YOUR GOAL »
Word for word, retype the records below.

Source records »
-*-
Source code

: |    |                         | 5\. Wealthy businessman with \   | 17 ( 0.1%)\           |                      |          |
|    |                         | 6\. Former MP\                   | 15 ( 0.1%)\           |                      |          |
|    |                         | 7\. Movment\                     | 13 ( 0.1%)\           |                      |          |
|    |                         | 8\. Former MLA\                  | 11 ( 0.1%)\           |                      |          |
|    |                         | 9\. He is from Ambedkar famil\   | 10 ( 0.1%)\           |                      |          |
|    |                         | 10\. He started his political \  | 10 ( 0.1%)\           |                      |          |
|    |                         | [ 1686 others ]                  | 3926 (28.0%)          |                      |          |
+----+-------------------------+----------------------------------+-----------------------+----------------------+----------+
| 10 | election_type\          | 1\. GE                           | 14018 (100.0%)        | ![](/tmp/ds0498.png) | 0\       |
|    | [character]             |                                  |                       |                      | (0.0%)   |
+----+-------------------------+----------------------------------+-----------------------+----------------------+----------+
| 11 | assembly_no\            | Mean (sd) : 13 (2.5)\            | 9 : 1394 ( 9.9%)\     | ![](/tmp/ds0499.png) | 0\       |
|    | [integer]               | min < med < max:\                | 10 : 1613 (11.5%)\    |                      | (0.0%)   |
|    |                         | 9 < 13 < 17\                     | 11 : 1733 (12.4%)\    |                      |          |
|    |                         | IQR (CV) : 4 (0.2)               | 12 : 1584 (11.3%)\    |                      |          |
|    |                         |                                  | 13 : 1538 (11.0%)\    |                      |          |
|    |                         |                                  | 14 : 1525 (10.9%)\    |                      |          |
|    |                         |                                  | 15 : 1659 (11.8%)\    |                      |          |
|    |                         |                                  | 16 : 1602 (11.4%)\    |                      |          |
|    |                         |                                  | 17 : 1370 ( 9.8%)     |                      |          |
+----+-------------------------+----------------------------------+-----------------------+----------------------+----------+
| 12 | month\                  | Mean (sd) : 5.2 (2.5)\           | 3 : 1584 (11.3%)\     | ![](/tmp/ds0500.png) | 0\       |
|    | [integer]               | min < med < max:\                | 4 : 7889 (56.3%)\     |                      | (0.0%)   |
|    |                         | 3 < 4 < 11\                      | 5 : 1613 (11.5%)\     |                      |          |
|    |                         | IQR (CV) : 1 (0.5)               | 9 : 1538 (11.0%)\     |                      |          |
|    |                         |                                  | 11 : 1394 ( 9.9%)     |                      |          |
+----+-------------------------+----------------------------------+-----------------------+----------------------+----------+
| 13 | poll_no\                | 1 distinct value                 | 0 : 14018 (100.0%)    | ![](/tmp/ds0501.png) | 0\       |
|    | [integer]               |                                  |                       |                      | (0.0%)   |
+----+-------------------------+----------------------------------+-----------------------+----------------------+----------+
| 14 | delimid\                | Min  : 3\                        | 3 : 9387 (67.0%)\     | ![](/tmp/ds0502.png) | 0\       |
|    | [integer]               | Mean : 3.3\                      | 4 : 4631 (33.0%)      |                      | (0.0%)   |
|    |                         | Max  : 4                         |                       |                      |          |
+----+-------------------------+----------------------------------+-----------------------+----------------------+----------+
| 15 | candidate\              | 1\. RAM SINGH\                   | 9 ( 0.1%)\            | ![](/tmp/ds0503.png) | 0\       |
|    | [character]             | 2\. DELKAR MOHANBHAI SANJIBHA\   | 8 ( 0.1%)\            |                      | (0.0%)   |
-*-
FINISHED TASK »
Source code

: |    |                         | 5\. Wealthy businessman with \   | 17 ( 0.1%)\           |                      |          |
|    |                         | 6\. Former MP\                   | 15 ( 0.1%)\           |                      |          |
|    |                         | 7\. Movment\                     | 13 ( 0.1%)\           |                      |          |
|    |                         | 8\. Former MLA\                  | 11 ( 0.1%)\           |                      |          |
|    |                         | 9\. He is from Ambedkar famil\   | 10 ( 0.1%)\           |                      |          |
|    |                         | 10\. He started his political \  | 10 ( 0.1%)\           |                      |          |
|    |                         | [ 1686 others ]                  | 3926 (28.0%)          |                      |          |
+----+-------------------------+----------------------------------+-----------------------+----------------------+----------+
| 10 | election_type\          | 1\. GE                           | 14018 (100.0%)        | ![](/tmp/ds0498.png) | 0\       |
|    | [character]             |                                  |                       |                      | (0.0%)   |
+----+-------------------------+----------------------------------+-----------------------+----------------------+----------+
| 11 | assembly_no\            | Mean (sd) : 13 (2.5)\            | 9 : 1394 ( 9.9%)\     | ![](/tmp/ds0499.png) | 0\       |
|    | [integer]               | min < med < max:\                | 10 : 1613 (11.5%)\    |                      | (0.0%)   |
|    |                         | 9 < 13 < 17\                     | 11 : 1733 (12.4%)\    |                      |          |
|    |                         | IQR (CV) : 4 (0.2)               | 12 : 1584 (11.3%)\    |                      |          |
|    |                         |                                  | 13 : 1538 (11.0%)\    |                      |          |
|    |                         |                                  | 14 : 1525 (10.9%)\    |                      |          |
|    |                         |                                  | 15 : 1659 (11.8%)\    |                      |          |
|    |                         |                                  | 16 : 1602 (11.4%)\    |                      |          |
|    |                         |                                  | 17 : 1370 ( 9.8%)     |                      |          |
+----+-------------------------+----------------------------------+-----------------------+----------------------+----------+
| 12 | month\                  | Mean (sd) : 5.2 (2.5)\           | 3 : 1584 (11.3%)\     | ![](/tmp/ds0500.png) | 0\       |
|    | [integer]               | min < med < max:\                | 4 : 7889 (56.3%)\     |                      | (0.0%)   |
|    |                         | 3 < 4 < 11\                      | 5 : 1613 (11.5%)\     |                      |          |
|    |                         | IQR (CV) : 1 (0.5)               | 9 : 1538 (11.0%)\     |                      |          |
|    |                         |                                  | 11 : 1394 ( 9.9%)     |                      |          |
+----+-------------------------+----------------------------------+-----------------------+----------------------+----------+
| 13 | poll_no\                | 1 distinct value                 | 0 : 14018 (100.0%)    | ![](/tmp/ds0501.png) | 0\       |
|    | [integer]               |                                  |                       |                      | (0.0%)   |
+----+-------------------------+----------------------------------+-----------------------+----------------------+----------+
| 14 | delimid\                | Min  : 3\                        | 3 : 9387 (67.0%)\     | ![](/tmp/ds0502.png) | 0\       |
|    | [integer]               | Mean : 3.3\                      | 4 : 4631 (33.0%)      |                      | (0.0%)   |
|    |                         | Max  : 4                         |                       |                      |          |
+----+-------------------------+----------------------------------+-----------------------+----------------------+----------+
| 15 | candidate\              | 1\. RAM SINGH\                   | 9 ( 0.1%)\            | ![](/tmp/ds0503.png) | 0\       |
|    | [character]             | 2\. DELKAR MOHANBHAI SANJIBHA\   | 8 ( 0.1%)\            |                      | (0.0%)   |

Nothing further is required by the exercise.